GEOS-ESM / GEOSctm

Fixture for chemical transport scenarios
Apache License 2.0
0 stars 2 forks source link

Running GEOS CTM #15

Open JulesKouatchou opened 5 years ago

JulesKouatchou commented 5 years ago

I cloned GEOS CTM and was able to compile it. The ctm_setup script did not properly create the experiment directory because it was still referring to the old configuration (Linux/ instead of install/). I fix the ctm_setup file. The code is crashing during the initialization steps because it cannot create the grid.
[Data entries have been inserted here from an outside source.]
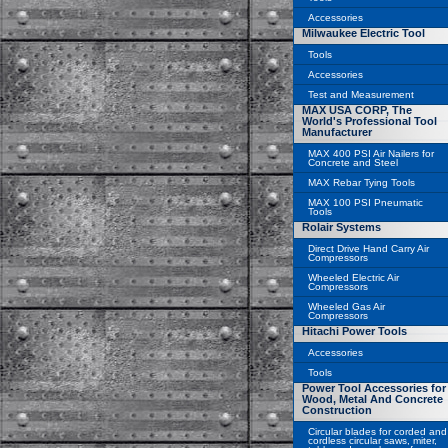
Accessories
Milwaukee Electric Tool
Tools
Accessories
Test and Measurement
MAX USA CORP, The
World's Professional Tool
Manufacturer
MAX 400 PSI Air Nailers for
Concrete and Steel
MAX Rebar Tying Tools
MAX 100 PSI Pneumatic
Tools
Rolair Systems
Direct Drive Hand Carry Air
Compressors
Wheeled Electric Air
Compressors
Wheeled Gas Air
Compressors
Hitachi Power Tools
Accessories
Tools
Power Tool Accessories for
Wood, Metal And Concrete
Construction
Circular blades for corded and
cordless circular saws, miter,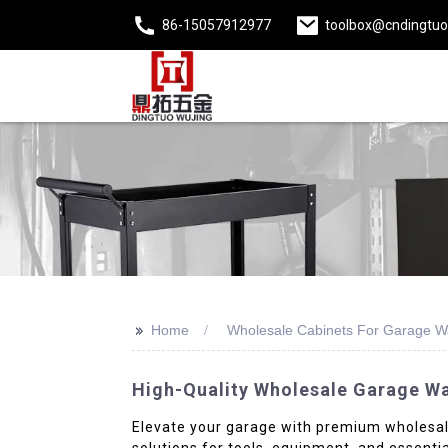
86-15057912977
toolbox@cndingtu
>>
Home
Wholesale Cabinets For Garage Wa
High-Quality Wholesale Garage Wa
Elevate your garage with premium wholesale
solutions for tools, equipment, and essenti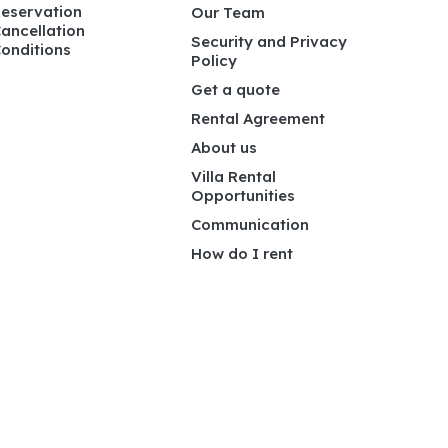
eservation
Our Team
ancellation
Security and Privacy
onditions
Policy
Get a quote
Rental Agreement
About us
Villa Rental
Opportunities
Communication
How do I rent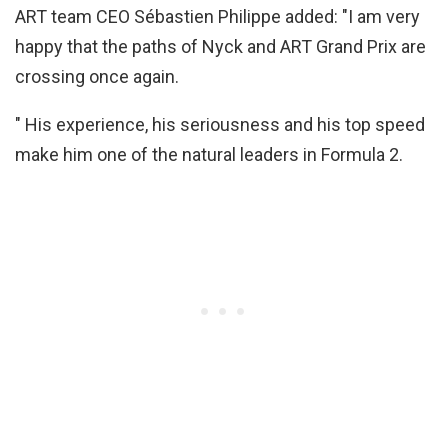
ART team CEO Sébastien Philippe added: "I am very
happy that the paths of Nyck and ART Grand Prix are
crossing once again.
" His experience, his seriousness and his top speed
make him one of the natural leaders in Formula 2.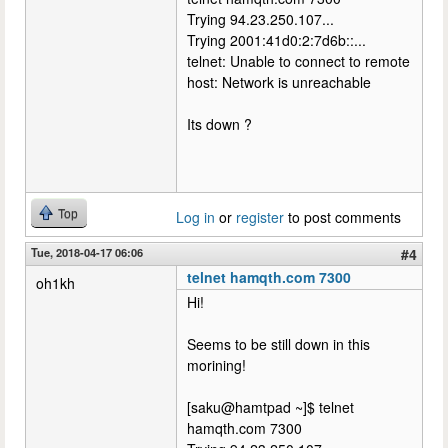
Trying 94.23.250.107...
Trying 2001:41d0:2:7d6b::...
telnet: Unable to connect to remote
host: Network is unreachable
Its down ?
Top
Log in
or
register
to post comments
Tue, 2018-04-17 06:06
#4
telnet hamqth.com 7300
oh1kh
Hi!
Seems to be still down in this
morining!
[saku@hamtpad ~]$ telnet
hamqth.com 7300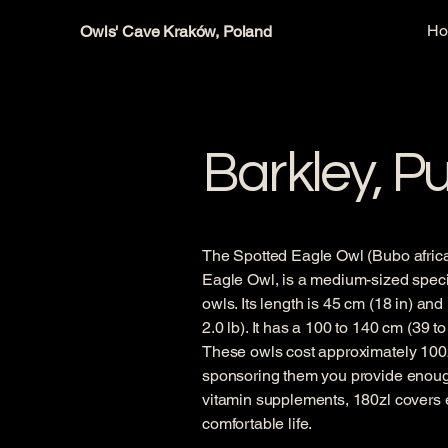
H
Owls' Cave Kraków, Poland
Barkley, P
The Spotted Eagle Owl (Bubo africa
Eagle Owl, is a medium-sized specie
owls. Its length is 45 cm (18 in) and
2.0 lb). It has a 100 to 140 cm (39 t
These owls cost approximately 100zl
sponsoring them you provide enough
vitamin supplements, 180zl covers 
comfortable life.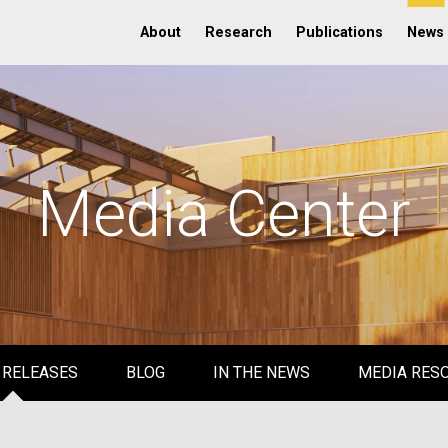
About
Research
Publications
News
Media Center
 RELEASES
BLOG
IN THE NEWS
MEDIA RES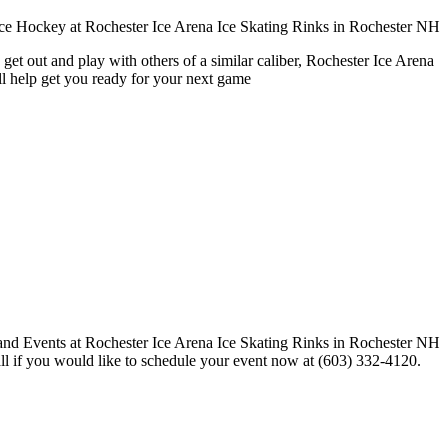
get out and play with others of a similar caliber, Rochester Ice Arena
ll help get you ready for your next game
call if you would like to schedule your event now at (603) 332-4120.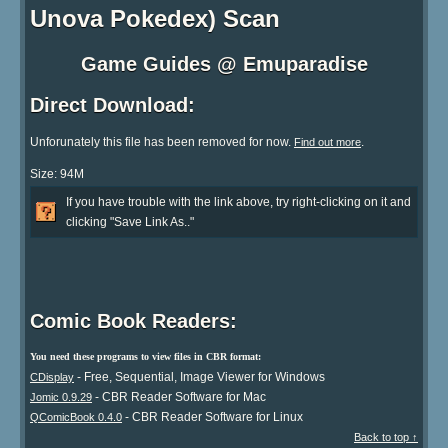
Unova Pokedex) Scan
Game Guides @ Emuparadise
Direct Download:
Unforunately this file has been removed for now.
.
Find out more
Size: 94M
If you have trouble with the link above, try right-clicking on it and
clicking "Save Link As.."
Comic Book Readers:
You need these programs to view files in CBR format:
- Free, Sequential, Image Viewer for Windows
CDisplay
- CBR Reader Software for Mac
Jomic 0.9.29
- CBR Reader Software for Linux
QComicBook 0.4.0
Back to top ↑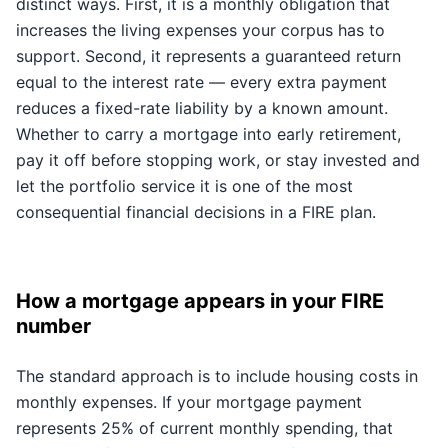
distinct ways. First, it is a monthly obligation that
increases the living expenses your corpus has to
support. Second, it represents a guaranteed return
equal to the interest rate — every extra payment
reduces a fixed-rate liability by a known amount.
Whether to carry a mortgage into early retirement,
pay it off before stopping work, or stay invested and
let the portfolio service it is one of the most
consequential financial decisions in a FIRE plan.
How a mortgage appears in your FIRE
number
The standard approach is to include housing costs in
monthly expenses. If your mortgage payment
represents 25% of current monthly spending, that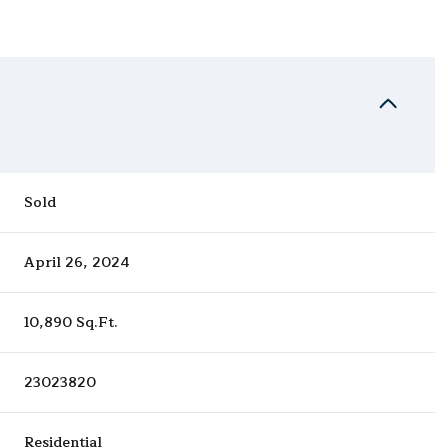
Sold
April 26, 2024
10,890 Sq.Ft.
23023820
Residential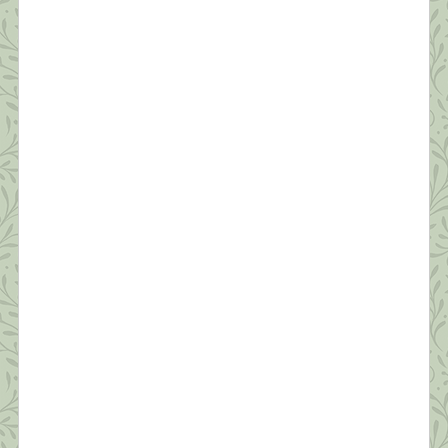
Survive a Pandemic (#6) Managing Fear
“In the silence you don’t know, you must go on, I
can’t go on, I’ll go on.” ~Samuel Beckett Anyone
who’s not scared right now is either an innocent
child, an adult in denial, or someone unclear on the
concept of a pandemic. As shrinks say, “Fear is
appropriate affect for what we’re going through.”
[…]
What this Shrink is Learning: How to
Survive a Pandemic (#5) Protecting Our
Sleep is Critical
“Dreaming permits each and every one of us to be
quietly and safely insane every night of our lives.”
~William C. Dement If you ask people how they’re
doing these days, the most common answer is,
“I’m tired.” Reality has set in—this quarantine isn’t
temporary. We’re realizing it will likely be months
before we’re in […]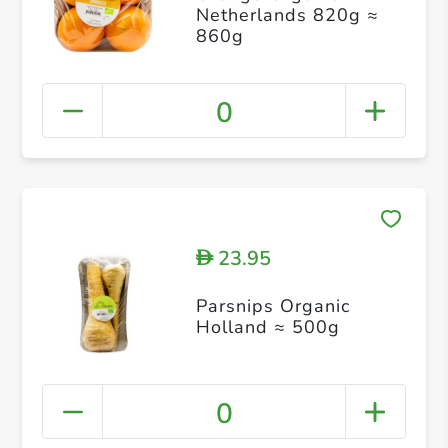
Netherlands 820g ≈
860g
0
23.95
D
Parsnips Organic
Holland ≈ 500g
0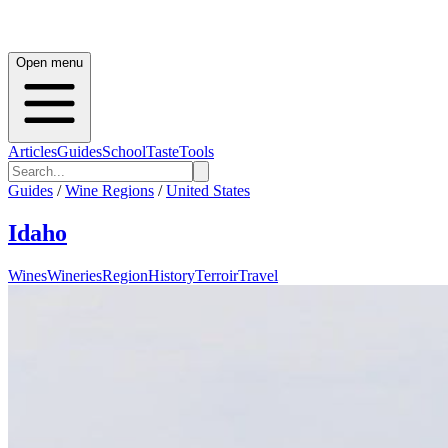
Open menu
Articles
Guides
School
Taste
Tools
Guides
/
Wine Regions
/
United States
Idaho
Wines
Wineries
Region
History
Terroir
Travel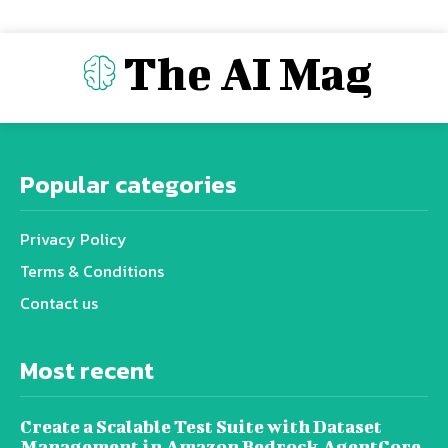
The AI Mag
Popular categories
Privacy Policy
Terms & Conditions
Contact us
Most recent
Create a Scalable Test Suite with Dataset
Management in Amazon Bedrock AgentCore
The code is failing on Line 9193 of MAPL_Generic.F90:

call ESMF_ConfigGetAttribute(state%cf,gridname,label=trim(comp_name)//CF_COMPONENT_SEPARATOR//'GRIDNAME:',rc=status)
VERIFY_(status)

I can quickly understand why there is a problem: the label should only be 'GRIDNAME:'.

I checked a couple of CVS tags I have and could not locate any MAPL version similar to the one in the git repository. I am wondering if MAPL has to be updated before GEOS CTM can run.

JulesKouatchou commented 5 years ago

I want to add that when I run the stand alone DynAdvCores, I do not have an issue. My guess is that the fillz subroutine is not called.

kgerheiser commented 5 years ago

Runs fine in non-debug mode with Gfortran + OpenMPI. Maybe it's a compiler bug.

So, we have:

ifort + Intel MPI (debug): works (with a memory leak somewhere)

ifort + Intel MPI (non-debug): divide by zero error in tp_core

ifort + MPT: Some sort of memory access issue in fiilz

Gfortran + OpenMPI: Works

kgerheiser commented 4 years ago

I've found that if you remove the entries associated with hord_* in fvcore_layout.rc that causes the crash to switch to tp_core. Though, I somehow suspect this isn't related to the actual bug.

I have been using TotalView and its memory debugger to catch the problem, but it yields nothing useful. I can see that memory is corrupted (at least according to TotalView), but if you add a print in the code the values are fine.

And due to the problem only being present when optimization is enabled when you step through the code it jumps around, so it's hard to see what's happening.

kgerheiser commented 4 years ago

I have found that both crashes are during the AVX instruction vdivpd, and that turning off vectorization using the -no-vec flag when compiling allows it to run.

mathomp4 commented 4 years ago

@kgerheiser I'm slowly getting caught up now on missed stuff. Is it only one file that needs -no-vec? I'd prefer not to do all of FV without it since, well, vectorization gave us some speed up.